Puppies play for a variety of developmental reasons. but the main thing to remember is that as the owner, your training will help encourage positive puppy playtime manners. When puppies play with their litter mates, it’s normal for them to explore and play with their mouths.

Oftentimes when a pup becomes over-stimulated or tired, they can get nippy with each other. But now that your pup is home with you, you’ll need to train your puppy how not to do that with their new family! Understanding your pup’s normal play behaviour is very important as you embark on training them what’s acceptable and what isn’t. When you can spot your puppy starting to exhibit some bad activities, like chewing on your hands and not their chew toys, you’ll be able to take certain steps to curb that behaviour! Now, let’s dive into how to watch out for certain cues during playtime and how to encourage good manners!  

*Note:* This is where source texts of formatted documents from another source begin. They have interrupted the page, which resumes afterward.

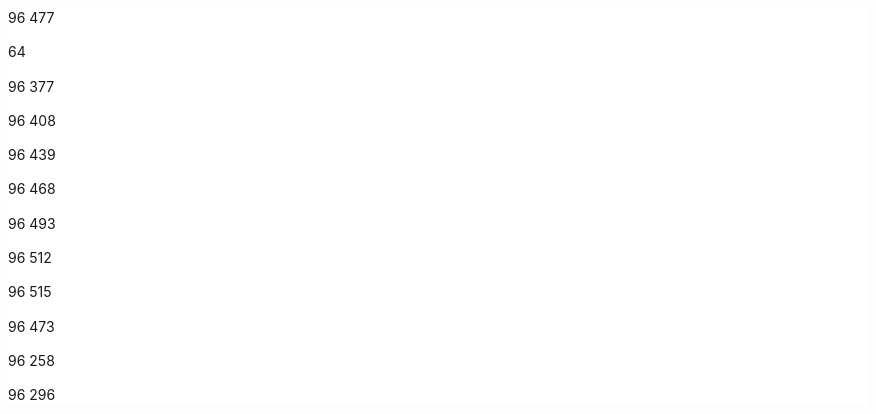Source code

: </td>
      <td width="51">

96 477

</td>
    </tr>
    <tr>
      <td width="51">

64

</td>
      <td width="51">

96 377

</td>
      <td width="51">

96 408

</td>
      <td width="51">

96 439

</td>
      <td width="51">

96 468

</td>
      <td width="51">

96 493

</td>
      <td width="51">

96 512

</td>
      <td width="51">

96 515

</td>
      <td width="51">

96 473

</td>
      <td width="51">

96 258

</td>
      <td width="51">

96 296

Puppies play for a variety of reasons, primarily to learn how to socialize and test their own boundaries. But while some people think it’s just them being “cute”, play activities are vitally important for their physical growth and mental development! During play, a puppy will exercise their muscles, growing stronger and testing out their agility! And, they will work their mental muscles, retaining important obedience commands, social and communication skills.

Play is a great way to give your puppy something to do and work towards, not just so they’re physically motivated but mentally, too. Some toys and games, like “Kongs” are specifically designed to work their brains, making your puppy think and work, followed by a rewarding treat and play!

There’s no question that playtime really encourages a special connection between you and your puppy! Playfulness is one of the main reasons your puppy learns to trust and love you. Playing with a toy with your puppy helps you to bond with your puppy through leadership. You become the provider of the toy and initiate the play which is fun!

Of course, if you place your puppy into puppy training classes or even take them on play dates, playing with other puppies helps them establish more social skills. During playtime with other puppies, your pup will start to understand their bite inhibition and other puppies’ boundaries

Puppies with high energy levels might need to learn the “Drop-it” command earlier on. If your puppy refuses to let go of their toy, you can teach “Drop-it” by using another toy or treat they love. With the original toy in their mouth, tell them to “Drop-it” then show them the new toy or food. When they release it, say “Good!” and reward them with that new toy or treat!

YES: Engage in games like fetch to stimulate your puppy’s natural drive. Also, incorporate mental games or toys like Kongs to keep your puppy’s focus and energy engaged!

YES: Encourage your puppy to practice basic obedience commands while playing! This makes learning something new, fun and rewarding for them!

YES:  Incorporate playtime sessions as part of your puppy’s daily routine! Making the time will help you maintain consistency with enforcing basic obedience and good behaviours!

YES: Monitor your own energy levels and tone of voice. Be excited if you want your pup excited! Be calm if you want your pup to calm down.

NO: Allow bad behaviour to continue during playtime. If your puppy starts to chew on you or something they shouldn’t during playtime, simply follow the steps we mentioned earlier in this section! Also, over-stimulation or being over-tired oftentimes is the culprit and a quick nap may be the best trick!

NO: Allow your puppy to continue to snap and nip at you! Playtime is valuable socialization and allowing those behaviours will instill that it’s okay for them to do so. 

NO: Reprimand rough play by getting emotional, yelling or becoming physical. Using a calm, stern “No” is perfectly acceptable as long as it’s backed up with training guidance.

NO: Leave your puppy unsupervised during playtime, especially with chew toys they can pull apart and ingest. 

I hope the above have given you a good starting point on who is the boss and how to make your new member of the family understands and respects that. It will make for a much happier and stress free relationship for the both of you.